Speaking at the Euro Summit in May 2006, Moralez told reporters
that, “For more than 500 years our natural resources have been
pillaged and our primary goods exported. This has to be ended
now.” And we wonder why the US is calling him and Chavez
“communists” and a “danger” to the world. “Whose world?” is a
question well worth asking.
Finally, we come
to East Timor. As the poorest nation on earth with an average
income of just over $1 a day, what threat could they pose and to
whom? Quite simply, they have looked beyond Australia and the US
because neither our country nor the US will assist them or
support their development agenda. Rather, our governments are
intent on bleeding them dry.
The East
Timorese government and its top leaders, all well known to us,
made an interesting decision when they penned their independence
charter back in 1998 and established the National Council of
Timorese Resistance. This political arm of the resistance
movement contained all the current players in the so called
“crisis” they and their people are now experiencing.
What I have
never heard reported was their stated aim to convert to the Euro
as their trading currency in the sure knowledge that it would
make investment in their nation more attractive to their Asian
neighbours.
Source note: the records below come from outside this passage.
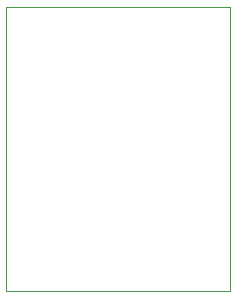
<source format=gbr>
G04 #@! TF.GenerationSoftware,KiCad,Pcbnew,(5.1.2-1)-1*
G04 #@! TF.CreationDate,2020-02-14T00:11:40-08:00*
G04 #@! TF.ProjectId,KEYPAD,4b455950-4144-42e6-9b69-6361645f7063,rev?*
G04 #@! TF.SameCoordinates,Original*
G04 #@! TF.FileFunction,Profile,NP*
%FSLAX46Y46*%
G04 Gerber Fmt 4.6, Leading zero omitted, Abs format (unit mm)*
G04 Created by KiCad (PCBNEW (5.1.2-1)-1) date 2020-02-14 00:11:40*
%MOMM*%
%LPD*%
G04 APERTURE LIST*
%ADD10C,0.050000*%
G04 APERTURE END LIST*
D10*
X31000000Y-12000000D02*
X31000000Y-36000000D01*
X12000000Y-36000000D02*
X12000000Y-12000000D01*
X31000000Y-36000000D02*
X12000000Y-36000000D01*
X12000000Y-12000000D02*
X31000000Y-12000000D01*
M02*

</source>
What was little reported here in Australia was Mari
Alkatiri’s international tour, in September 2005, to drum up
Asian investment interest.
Little was
reported on the visits he made to 20 or more nations who have
shown an interest in investing in East Timor’s on and off shore
oil and gas fields. What is even worse in the eyes of the
multinationals, who are screwing our government, is the East
Timorese intention to use the wealth of their resources to
“alleviate poverty, create jobs and improve education” rather
than reinvest it in their money making but wealth extracting
schemes. Since then, we have seen some very interesting
developments in Timor Lesté… but more on this another time.
Regime change
for our impoverished northern neighbour will probably come but
at the cost of more innocent lives. Like Iraq, Iran, Venezuela
and Bolivia, East Timor will only become a failed state if we
stand idly by and watch those who would rather it fail succeed
in their quest. Do we have the same courage the East Timorese
have to dream of a better, more just and equitable society or do
we only care about those things that supposedly keep us safe
from “dictators”, “rogue states” and “failed nations”? The first
option is a possibility; the second only perpetuates the lies.